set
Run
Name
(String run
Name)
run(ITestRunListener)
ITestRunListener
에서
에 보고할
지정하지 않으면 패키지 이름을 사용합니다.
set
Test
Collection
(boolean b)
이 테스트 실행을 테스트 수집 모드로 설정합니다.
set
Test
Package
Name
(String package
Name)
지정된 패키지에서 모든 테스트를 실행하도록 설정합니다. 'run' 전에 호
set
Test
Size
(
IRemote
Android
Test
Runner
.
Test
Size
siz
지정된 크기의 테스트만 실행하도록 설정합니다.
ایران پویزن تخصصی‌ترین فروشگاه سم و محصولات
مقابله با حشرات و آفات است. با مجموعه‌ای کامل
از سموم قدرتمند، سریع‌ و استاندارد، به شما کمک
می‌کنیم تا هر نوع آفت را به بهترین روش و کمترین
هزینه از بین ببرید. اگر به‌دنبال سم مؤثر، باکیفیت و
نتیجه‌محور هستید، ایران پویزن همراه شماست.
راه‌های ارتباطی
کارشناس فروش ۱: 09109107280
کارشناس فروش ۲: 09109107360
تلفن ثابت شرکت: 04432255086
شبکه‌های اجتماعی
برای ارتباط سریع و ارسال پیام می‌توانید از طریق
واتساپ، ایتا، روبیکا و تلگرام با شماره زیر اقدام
§
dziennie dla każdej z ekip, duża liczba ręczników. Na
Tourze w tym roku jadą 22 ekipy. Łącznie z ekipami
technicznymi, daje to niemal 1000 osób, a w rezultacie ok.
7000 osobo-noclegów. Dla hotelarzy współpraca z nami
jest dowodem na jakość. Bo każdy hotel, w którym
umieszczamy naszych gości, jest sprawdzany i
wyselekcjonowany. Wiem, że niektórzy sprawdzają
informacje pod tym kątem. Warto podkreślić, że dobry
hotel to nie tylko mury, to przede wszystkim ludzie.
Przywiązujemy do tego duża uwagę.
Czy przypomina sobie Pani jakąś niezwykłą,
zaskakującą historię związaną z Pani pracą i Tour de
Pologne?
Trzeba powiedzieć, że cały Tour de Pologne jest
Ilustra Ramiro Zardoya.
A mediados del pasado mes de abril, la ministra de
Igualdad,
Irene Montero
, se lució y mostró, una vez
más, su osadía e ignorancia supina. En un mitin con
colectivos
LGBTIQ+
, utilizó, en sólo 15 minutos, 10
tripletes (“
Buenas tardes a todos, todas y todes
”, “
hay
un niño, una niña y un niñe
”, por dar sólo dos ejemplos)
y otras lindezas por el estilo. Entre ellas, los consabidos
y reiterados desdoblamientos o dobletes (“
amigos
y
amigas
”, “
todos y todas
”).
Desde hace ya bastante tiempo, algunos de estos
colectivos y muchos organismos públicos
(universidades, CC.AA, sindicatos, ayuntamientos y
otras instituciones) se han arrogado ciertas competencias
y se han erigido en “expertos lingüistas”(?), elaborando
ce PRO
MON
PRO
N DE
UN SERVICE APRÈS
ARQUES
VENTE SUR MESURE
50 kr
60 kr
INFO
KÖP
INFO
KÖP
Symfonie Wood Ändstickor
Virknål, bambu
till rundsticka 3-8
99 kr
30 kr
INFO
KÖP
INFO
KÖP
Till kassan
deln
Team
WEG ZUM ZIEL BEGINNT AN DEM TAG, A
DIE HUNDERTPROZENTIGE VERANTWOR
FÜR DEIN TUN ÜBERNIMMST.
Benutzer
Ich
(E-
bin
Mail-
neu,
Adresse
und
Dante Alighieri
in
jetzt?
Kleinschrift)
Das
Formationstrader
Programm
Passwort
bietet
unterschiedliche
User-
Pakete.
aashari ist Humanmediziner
§
### About this task
Reproduce the lines above, from the line holding "dziennie dla każdej" through the line holding "informacje pod tym", both included.

### Answer space
dziennie dla każdej z ekip, duża liczba ręczników. Na
Tourze w tym roku jadą 22 ekipy. Łącznie z ekipami
technicznymi, daje to niemal 1000 osób, a w rezultacie ok.
7000 osobo-noclegów. Dla hotelarzy współpraca z nami
jest dowodem na jakość. Bo każdy hotel, w którym
umieszczamy naszych gości, jest sprawdzany i
wyselekcjonowany. Wiem, że niektórzy sprawdzają
informacje pod tym kątem. Warto podkreślić, że dobry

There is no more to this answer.